■ LIST OF TASKS ■
a – In the ESG reporting text, what should material ESG metrics be mapped to?
b – Transcribe part of the ESG reporting text. Begin at the words "Configure your solution" and stop after "and reporting requirements.".
Top of EXERCISE TEXT
Configure your solution to address specific ESG and financial reporting requirements as needed:
- Chart of accounts: Consolidate non-financial ESG data according to the same principles as financial data. Map material ESG metrics to financial accounts to support integrated reporting.
- Reporting hierarchies: Configure reporting hierarchies to align with organisational structure and reporting requirements.
- Consistent calculations: Develop standardised calculations and formulas across the organisation for comparability of ESG metrics.
Automate workflow and approval process
Implement automated workflows within your ESG reporting solution to streamline data submission, validation, and approval processes. These workflows enforce data quality checks, reducing the risk of human error and ensuring that your reports are accurate and reliable. Automated workflows also facilitate the tracking of data changes and approval histories, enhancing your organisation’s readiness for assurance audits. By establishing robust data governance practices, your organisation can respond more efficiently to audit requests and provide the necessary documentation to support ESG disclosures.
Configure tailored dashboards and visualisation
Utilise dashboards and visualisation tools to make your ESG and financial data accessible and easy to understand. Tailor these dashboards to meet stakeholders’ needs and tell a compelling story about your ESG initiatives and financial performance. For example, a CEO will want to see a different set of metrics & KPIs than an operational manager. By effectively communicating insights through data storytelling, you can make a strong impression, engage stakeholders and highlight the impact of your efforts. Moving forwards, ensure ESG metrics are visible across all levels of the organisation, so ESG performance can be routinely assessed to foster sustainable business practices.
Bottom of EXERCISE TEXT
Top of DATA EXTRACT
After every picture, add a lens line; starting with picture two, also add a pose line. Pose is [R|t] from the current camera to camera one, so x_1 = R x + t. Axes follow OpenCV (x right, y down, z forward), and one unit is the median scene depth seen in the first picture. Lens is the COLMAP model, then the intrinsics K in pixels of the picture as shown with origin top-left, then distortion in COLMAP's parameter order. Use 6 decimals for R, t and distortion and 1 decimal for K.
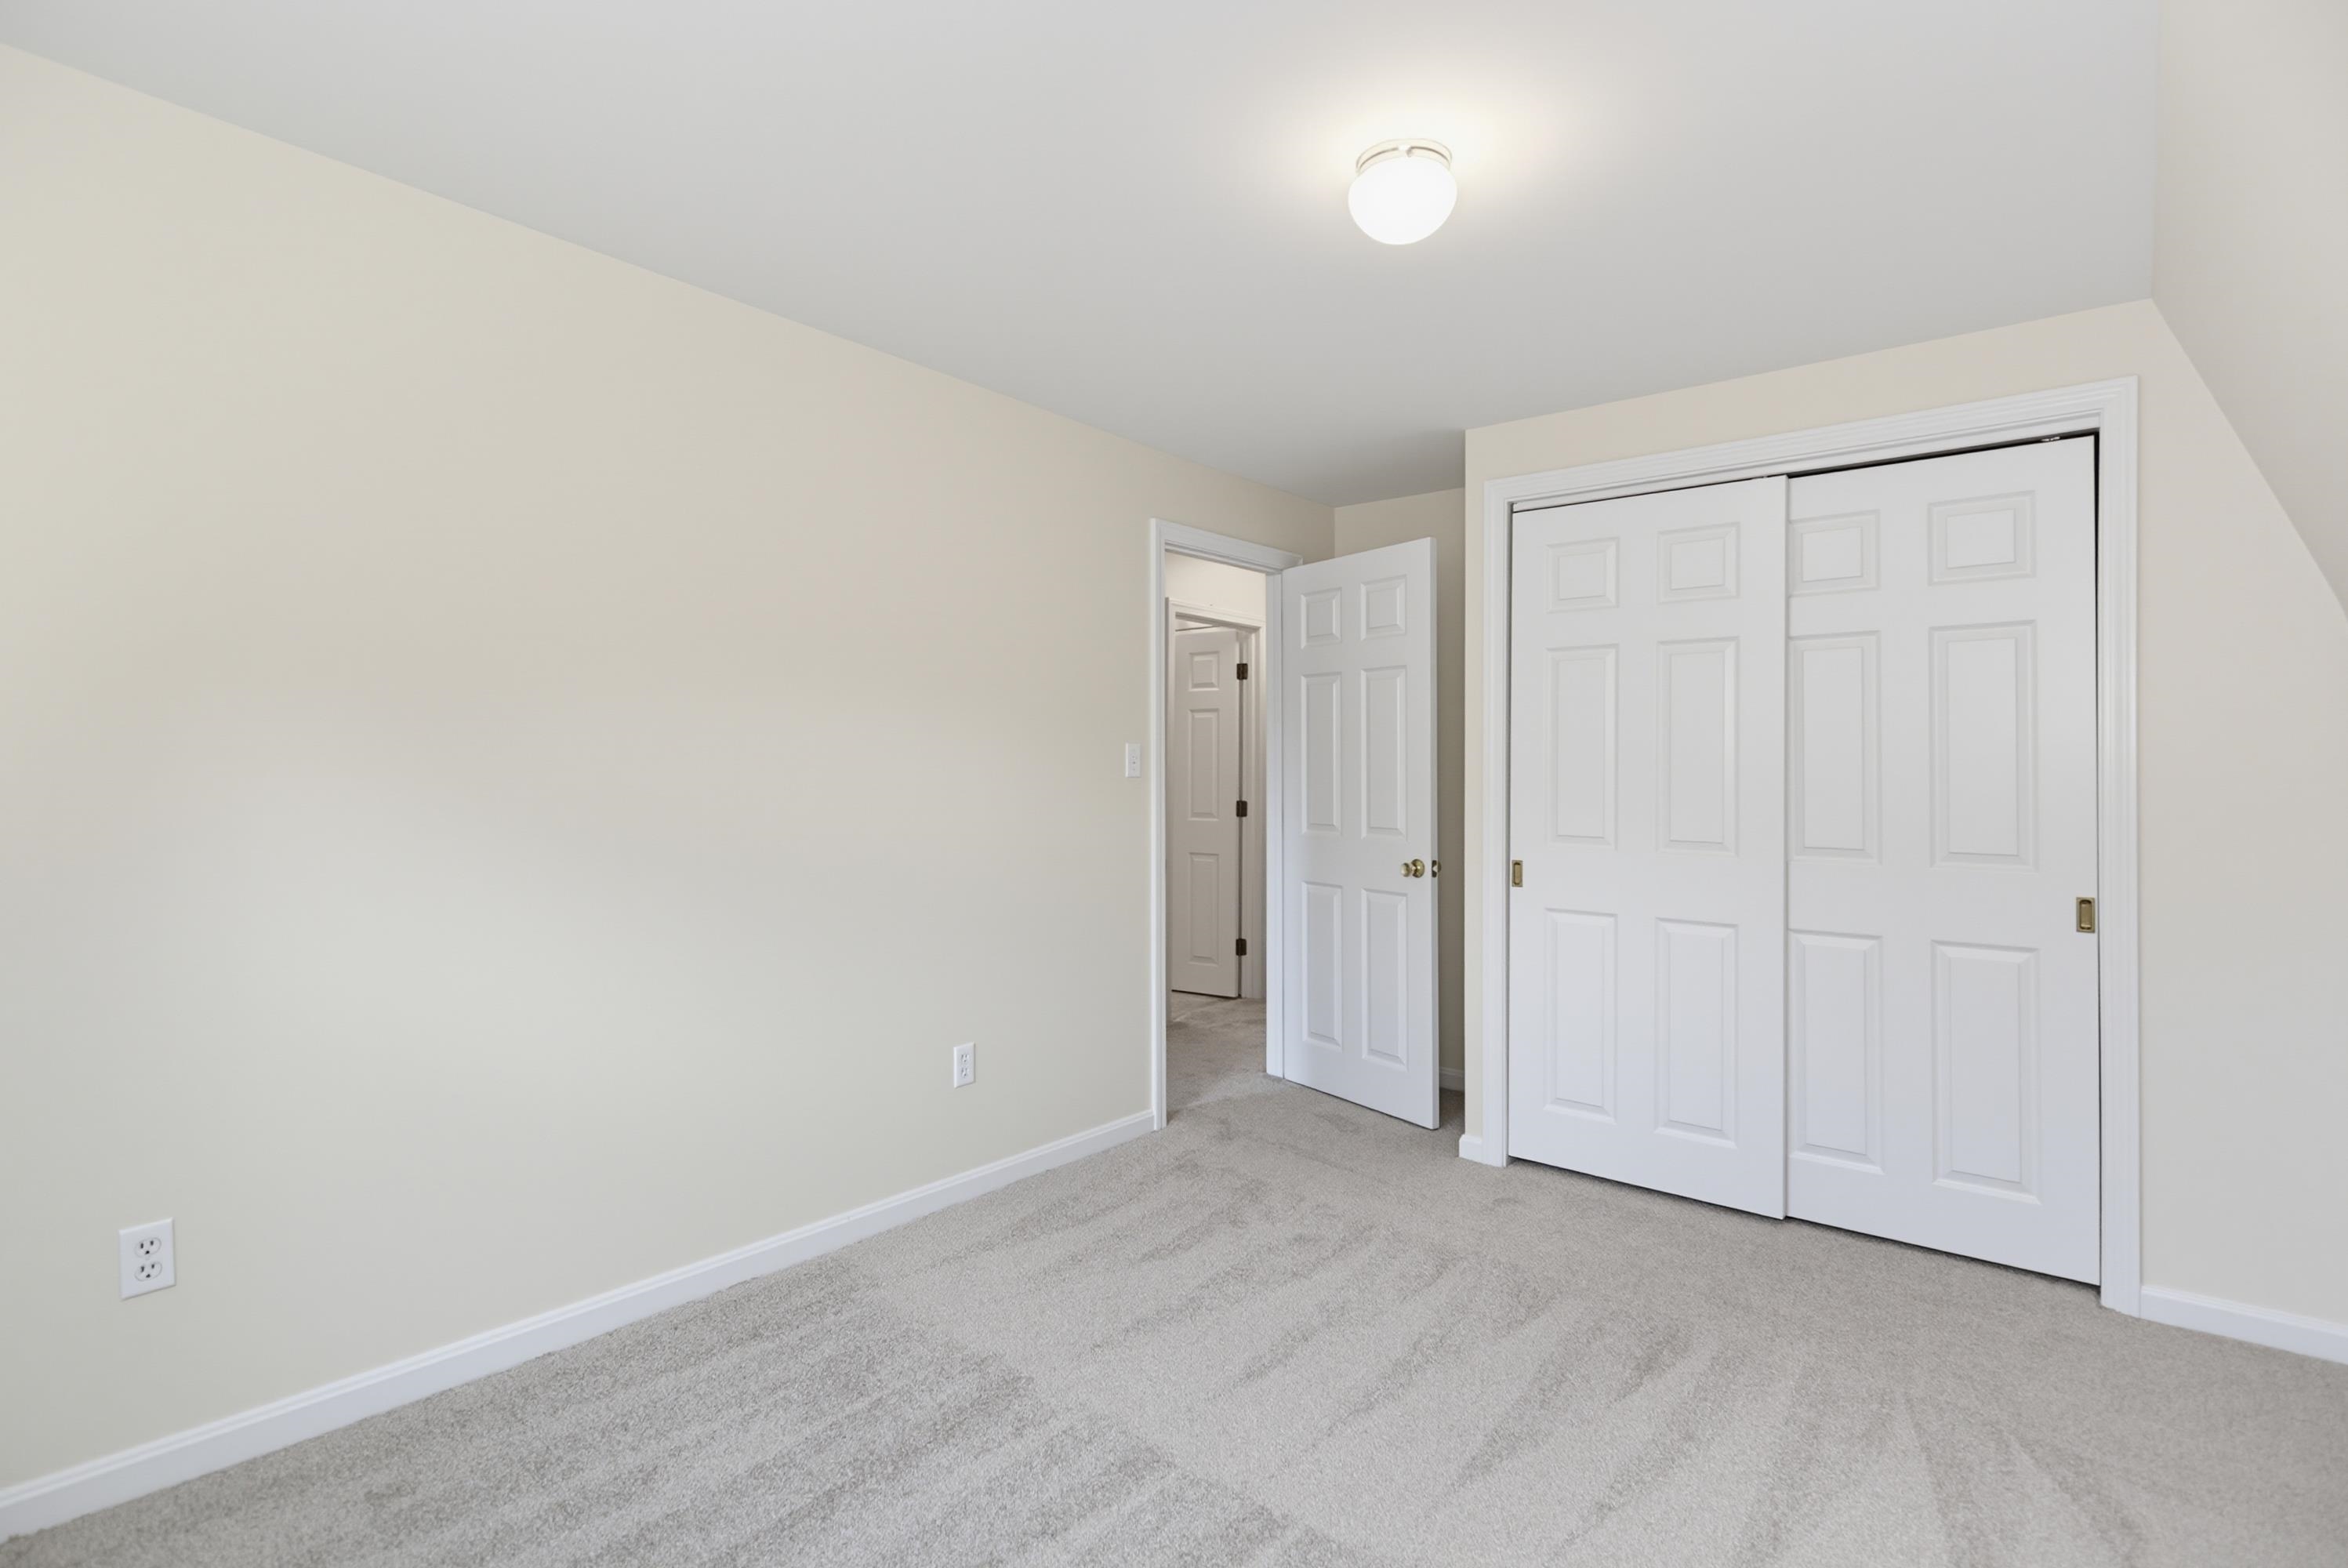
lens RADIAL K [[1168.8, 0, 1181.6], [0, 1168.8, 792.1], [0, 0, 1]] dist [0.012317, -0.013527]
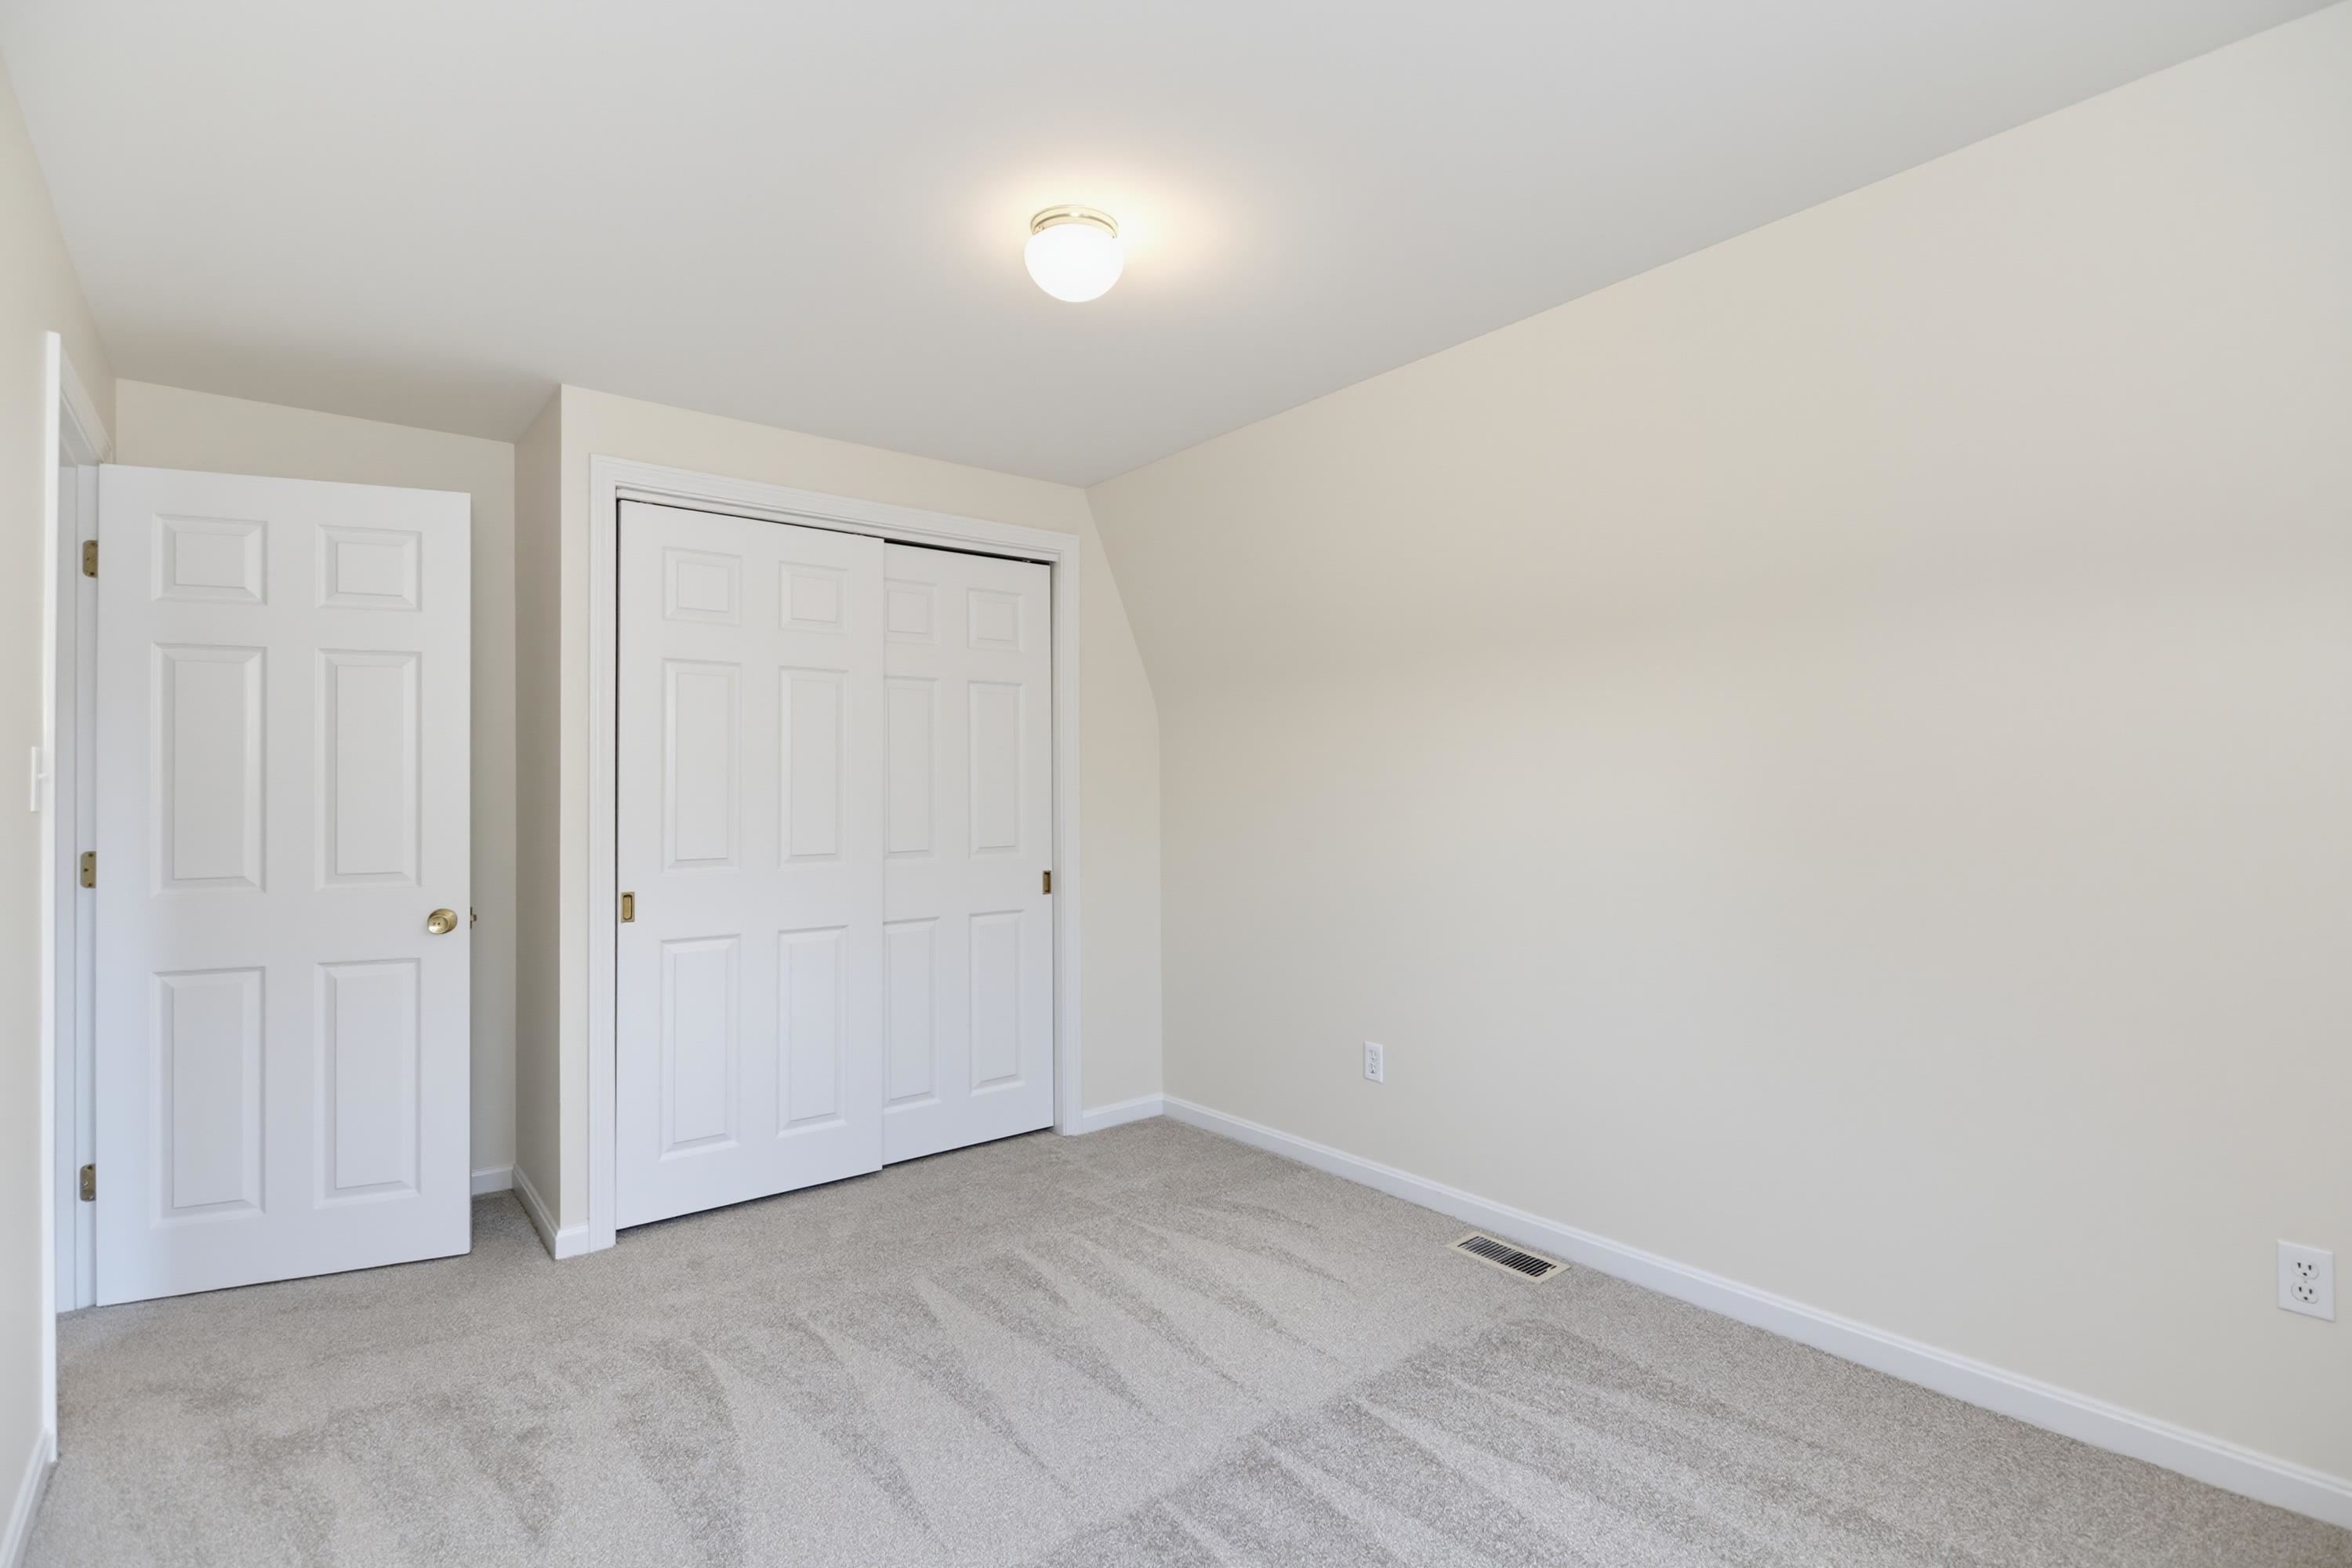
Bottom of DATA EXTRACT
■ PROBLEM SOLUTIONS ■
a – Financial accounts, to support integrated reporting.

b –
Configure your solution to address specific ESG and financial reporting requirements as needed:
- Chart of accounts: Consolidate non-financial ESG data according to the same principles as financial data. Map material ESG metrics to financial accounts to support integrated reporting.
- Reporting hierarchies: Configure reporting hierarchies to align with organisational structure and reporting requirements.